Sung Jin-Woo’s power scaling has reached a point where the show faces the traditional power-fantasy problem: how do you create tension when the protagonist is nearly invincible? Solo Leveling’s answer is to shift the stakes from personal survival to geopolitical catastrophe, and to introduce antagonists whose threat isn’t raw power but the scope of what they’re willing to destroy.
The animation budget is visible on screen. Some sequences in the mid-season are legitimately theatrical in quality. For fans of power-fantasy isekai-adjacent storytelling, this is the current benchmark.
Best for: Viewers who enjoyed Season 1, fans of the manhwa, anyone who wants spectacular action animation.
5. Dandadan — Season 2
Where to watch: Netflix / Crunchyroll
Episodes: Ongoing
MAL Score: 8.8
Dandadan premiered in late 2024 and was immediately one of the most visually inventive anime in years — Science SARU’s animation style, all jagged energy and deliberately off-kilter framing, made it look unlike anything else airing.

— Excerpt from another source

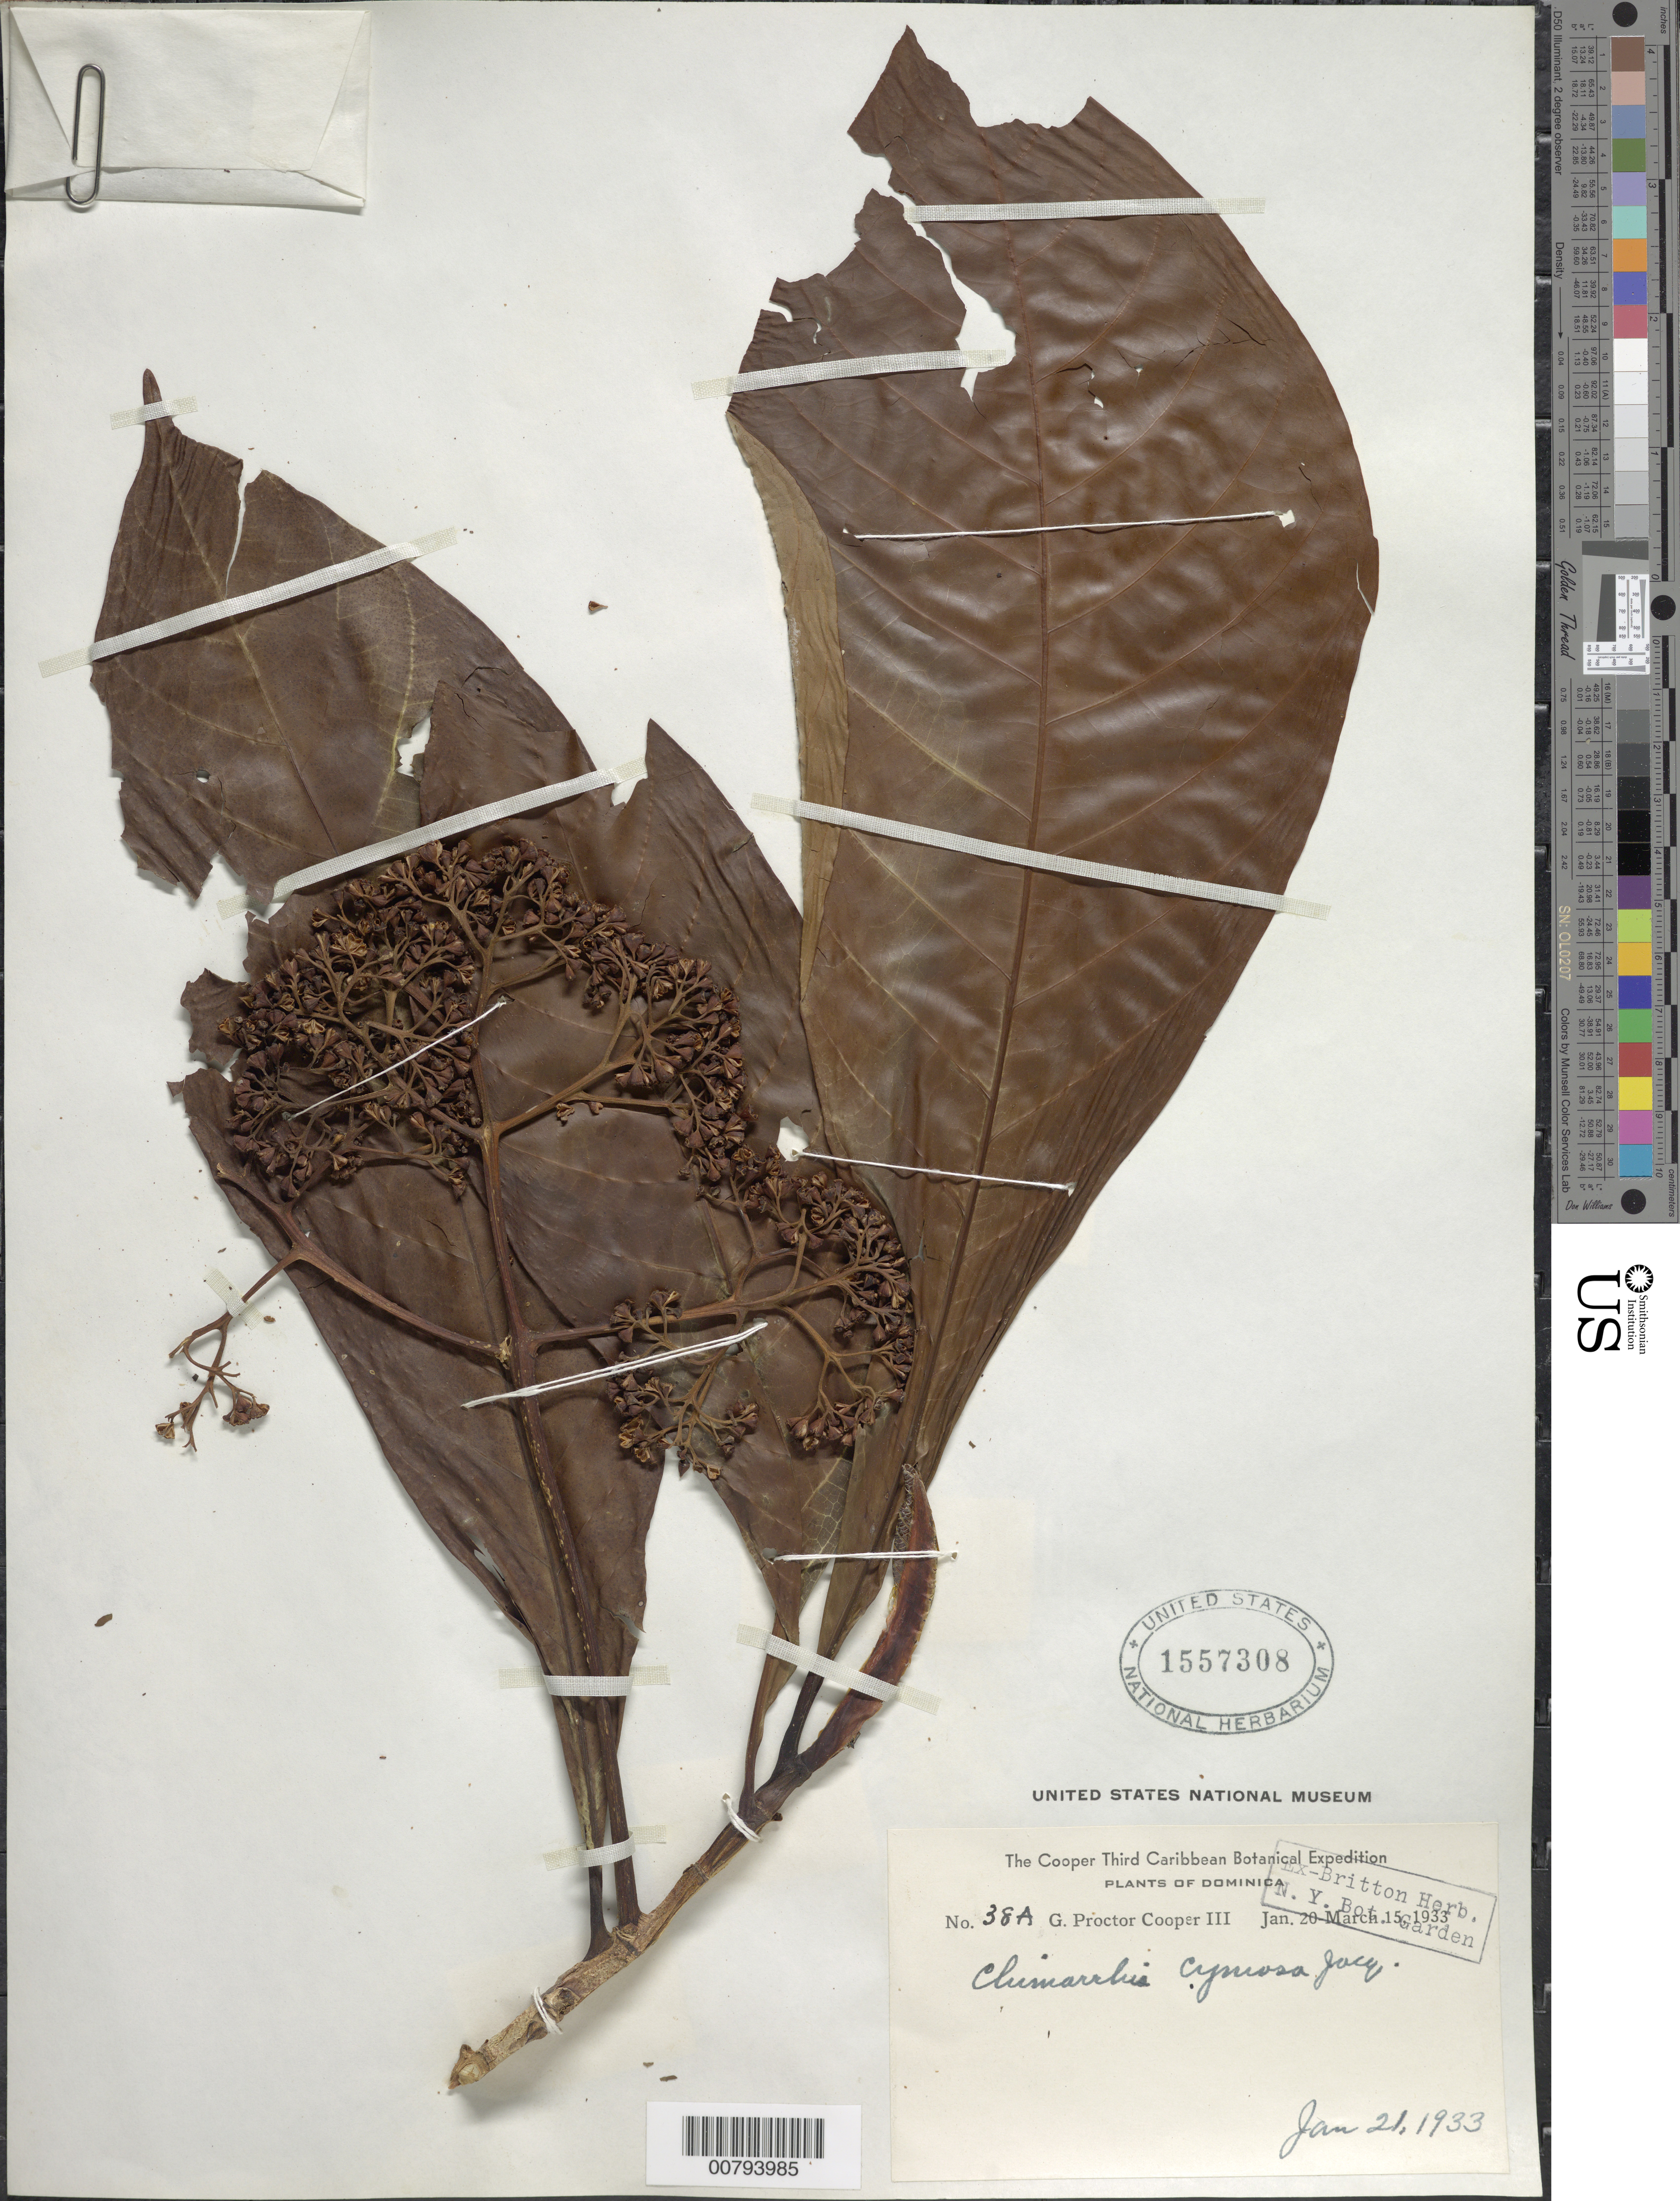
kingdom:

Season 2 expands the mythology, deepens the central relationship between Momo and Okarun, and adds enough new weirdness to the already-dense urban legend lore that the show never settles into predictability.
What keeps Dandadan from being just a visually impressive action show is its emotional core. The romantic tension between two teenagers who deal with genuine supernatural trauma — and the way the show uses that absurd premise to talk about identity, adolescence, and belonging — is more grounded than the surface chaos suggests.
Best for: Anyone who appreciates animation as an art form. Fans of Chainsaw Man’s tonal chaos will feel at home.
The Honorable Mention: Chainsaw Man — Season 2
Chainsaw Man Part 2 (the Fujimoto manga’s current arc) began adapting in late 2025 and is carrying MAPPA’s reputation on its back after the JJK production strain drama. Early episodes suggest the studio has corrected course. Full verdict pending — but the buzz is positive enough that if you’ve been avoiding it, now is a reasonable time to catch up on Season 1.
Where to Watch Everything
| Show | Platform | Also available |
|---|---|---|
| Frieren S2 | Crunchyroll | Bilibili |
| Demon Slayer: Infinity Castle | Theatrical | Crunchyroll (TBA) |
| Jujutsu Kaisen S3 | Crunchyroll | — |
| Solo Leveling S2 | Crunchyroll | Netflix (select regions) |
| Dandadan S2 | Netflix | Crunchyroll |
Scores referenced from MyAnimeList community ratings. Rankings reflect early 2026 episode scores and are subject to change as seasons complete.